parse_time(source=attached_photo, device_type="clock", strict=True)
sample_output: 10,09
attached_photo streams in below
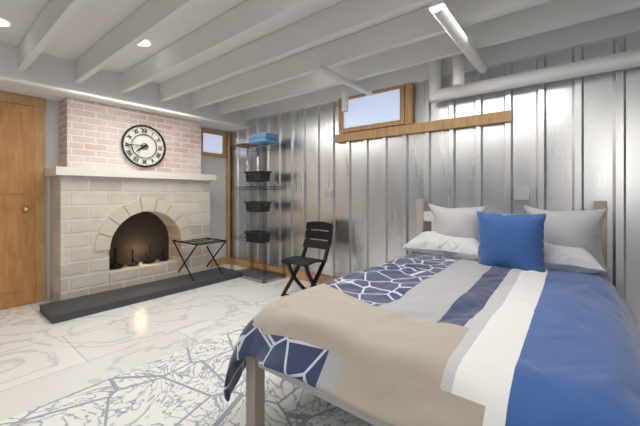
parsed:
7,45
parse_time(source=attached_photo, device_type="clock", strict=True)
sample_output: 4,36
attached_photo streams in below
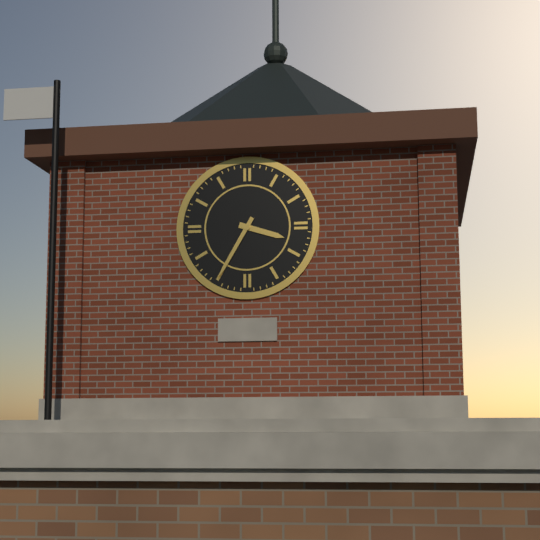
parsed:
3,35
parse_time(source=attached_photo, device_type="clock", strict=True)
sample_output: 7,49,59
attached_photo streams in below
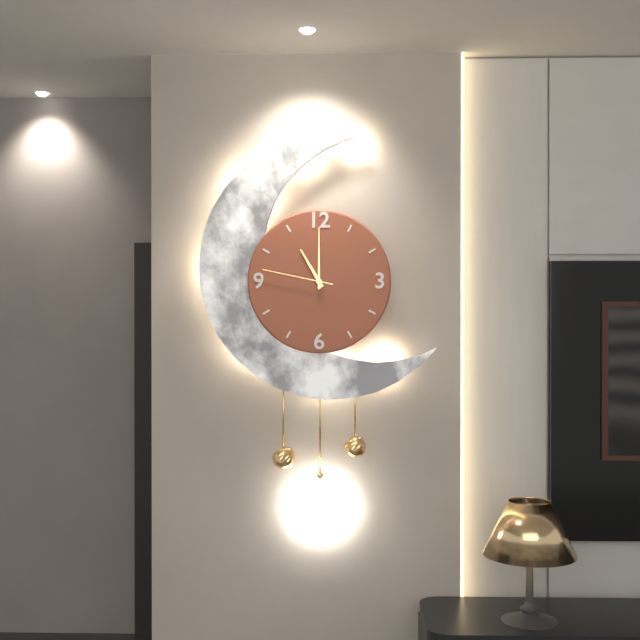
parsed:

What the task asks:
Copy out every entry above, swapping in "expected_output" wherever "sample_output" appears and keeping everything else the same. Leave the pictures out.

Correct response:
parse_time(source=attached_photo, device_type="clock", strict=True)
expected_output: 10,09
attached_photo streams in below
parsed:
7,45
parse_time(source=attached_photo, device_type="clock", strict=True)
expected_output: 4,36
attached_photo streams in below
parsed:
3,35
parse_time(source=attached_photo, device_type="clock", strict=True)
expected_output: 7,49,59
attached_photo streams in below
parsed:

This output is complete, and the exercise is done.